Alternatively, in the event its demand is found to be untimely, Kay requests that the Court grant it relief under Rule 39(b), which allows the court to "on motion, order a jury trial on any issue for which a jury might have been demanded." Fed.R.Civ.P. 39(b). Rule 39(b) explicitly allows district courts to grant an untimely demand for a jury, but "there is a wide divergence of views on how a court should exercise its discretion to grant relief from the time requirement on a motion under Rule 39(b)." 9 Wright Miller § 2334, 303-04; see also Members v. Paige, 140 F.3d 699, 703 (7th Cir. 1998). The Seventh Circuit views the district court's discretion as more limited than several other circuits, notably the Fifth, and has said that Rule 39(b) relief should be granted only "if a good reason for the belated demand is shown." Olympia Exp., Inc. v. Linee Aeree Italiane, S.P.A., 509 F.3d 347, 352 (7th Cir. 2007) ( citing Pacific Fisheries Corp. v. HIH Casualty General Ins., Ltd., 239 F.3d 1000, 1002 (9th Cir. 2001); SEC v. Infinity Group Co., 212 F.3d 180, 195-96 (3d Cir. 2000)). Other courts have set forth a number of factors that should guide the court's discretion, including (1) whether the issues are suitable for a jury; (2) whether granting the motion would disrupt the schedule of the court or the adverse party; (3) whether any prejudice will result to the adverse party; (4) how long the party delayed in bringing the motion; and (5) the reasons for the failure to file a timely jury demand. Daniel Int'l Corp. v. Fischbach Moore, Inc., 916 F.2d 1061, 1064 (5th Cir. 1990); Parrott v. Wilson, 707 F.2d 1262, 1267 (11th Cir. 1983), cert. denied, 464 U.S. 936 (1983).

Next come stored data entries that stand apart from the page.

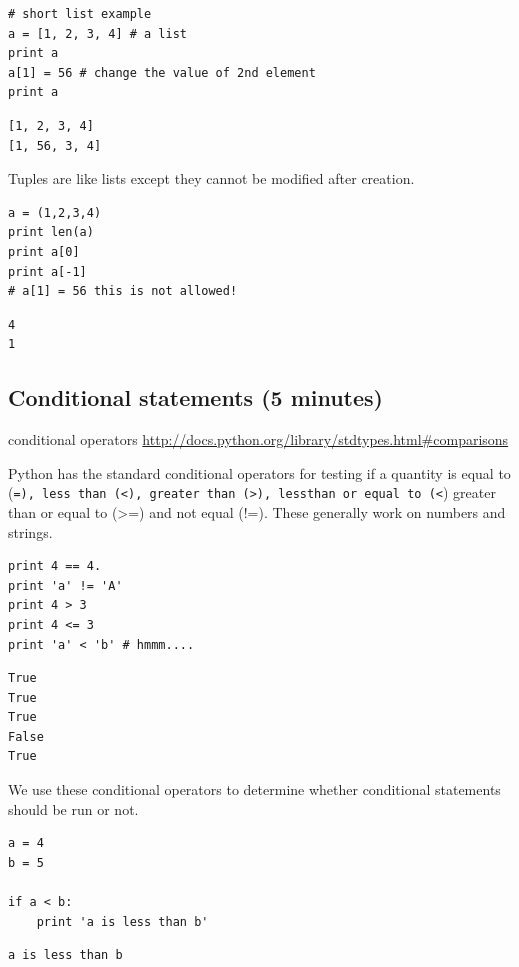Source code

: \documentclass[11pt]{article}
\begin{document}
\begin{verbatim}
# short list example
a = [1, 2, 3, 4] # a list
print a
a[1] = 56 # change the value of 2nd element
print a
\end{verbatim}

\begin{verbatim}
[1, 2, 3, 4]
[1, 56, 3, 4]
\end{verbatim}

Tuples are like lists except they cannot be modified after creation.
\begin{verbatim}
a = (1,2,3,4)
print len(a)
print a[0]
print a[-1]
# a[1] = 56 this is not allowed!
\end{verbatim}

\begin{verbatim}
4
1

\end{verbatim}


\subsection{Conditional statements (5 minutes)}
\label{sec-3-4}
conditional operators \url{http://docs.python.org/library/stdtypes.html#comparisons}

Python has the standard conditional operators for testing if a quantity is equal to (\texttt{=), less than (<), greater than (>), lessthan or equal to (<}) greater than or equal to (>=) and not equal (!=). These generally work on numbers and strings.

\begin{verbatim}
print 4 == 4.
print 'a' != 'A'
print 4 > 3
print 4 <= 3
print 'a' < 'b' # hmmm....
\end{verbatim}

\begin{verbatim}
True
True
True
False
True
\end{verbatim}

We use these conditional operators to determine whether conditional statements should be run or not.

\begin{verbatim}
a = 4
b = 5

if a < b:
    print 'a is less than b'
\end{verbatim}

\begin{verbatim}
a is less than b
\end{verbatim}
\end{document}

Upon consideration of the facts of this case, I conclude that relief under Rule 39(b) should be granted. First, I note that Kay's failure to timely file its demand was not mere inadvertence. The ambiguity of Rule 81 is itself a "trap for the unwary." Cross, 2008 WL 2705134, at*1. Neither counsel, nor his client, should be punished for failing to comply with deadlines that are confusing and ambiguous. Consideration of the other factors relevant to whether Kay's request should be granted also support this conclusion. The issues are straightforward credibility issues dealing with the formation of a contract, precisely the kind of issues suited to a jury. Permitting a jury will not upset the court's calendar since the case has already been scheduled for a jury trial. The delay in requesting a jury was only a month-and-a-half, and given the procedural history of the case, is hardly noticeable. Finally, Energy can hardly claim that it was surprised or prejudiced that the trial will be to a jury since Kay made its demand more than a year ago and indicated its intent to do so even earlier. While the final decision granting a jury trial is only now being made, Energy could have had the issue decided earlier had it raised the issue. It apparently did not view the issue as an urgent one. Under these circumstances, and in the exercise of the discretion granted by Rule 39(b), I conclude that Kay's request should be granted. Accordingly, Energy's motion to strike Kay's jury demand is DENIED.